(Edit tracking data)

====

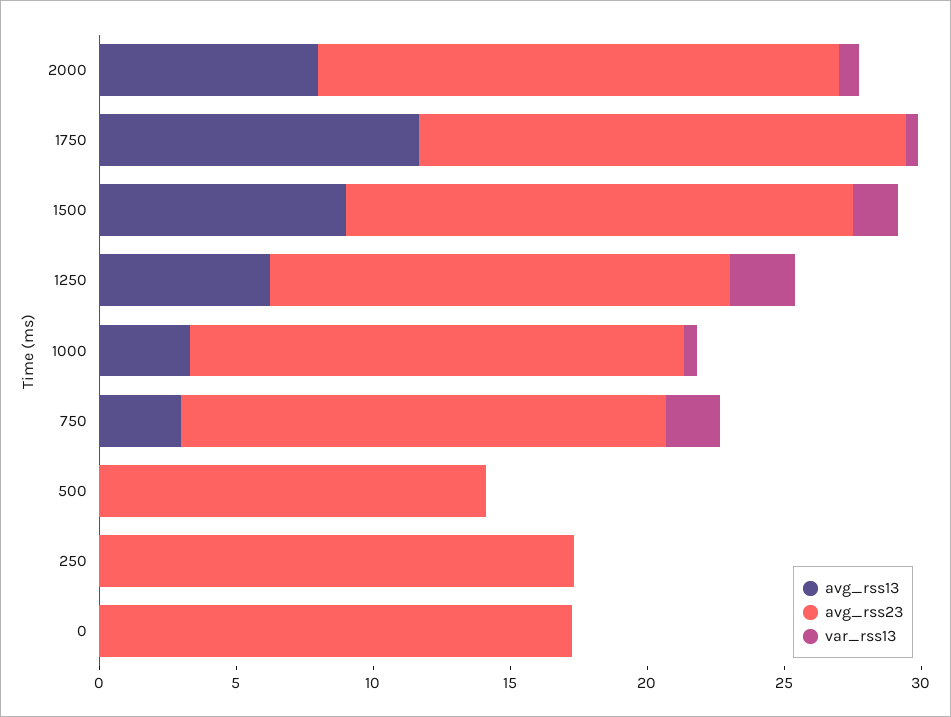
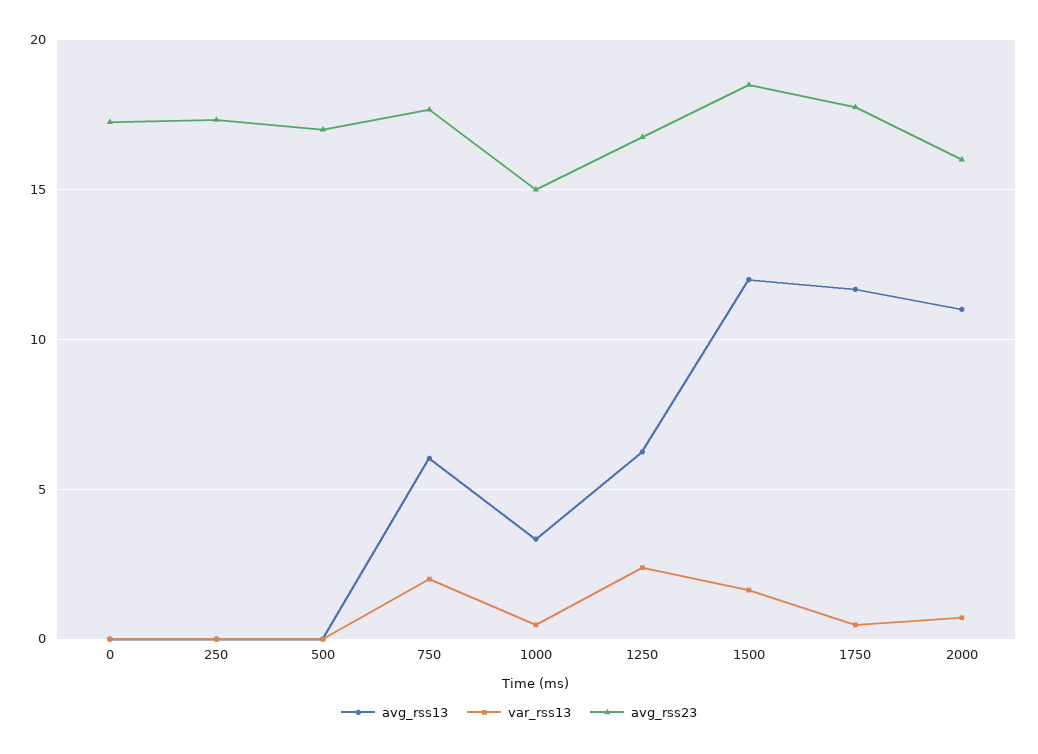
avg_rss13, 2000: 8 -> 11
avg_rss23, 2000: 19 -> 16
avg_rss13, 1500: 9 -> 12
avg_rss23, 1000: 18 -> 15
avg_rss13, 750: 3 -> 6
avg_rss23, 500: 14 -> 17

====

What I need is every record written out exactly, minus the pictures.

avg_rss13, 2000: 8 -> 11
avg_rss23, 2000: 19 -> 16
avg_rss13, 1500: 9 -> 12
avg_rss23, 1000: 18 -> 15
avg_rss13, 750: 3 -> 6
avg_rss23, 500: 14 -> 17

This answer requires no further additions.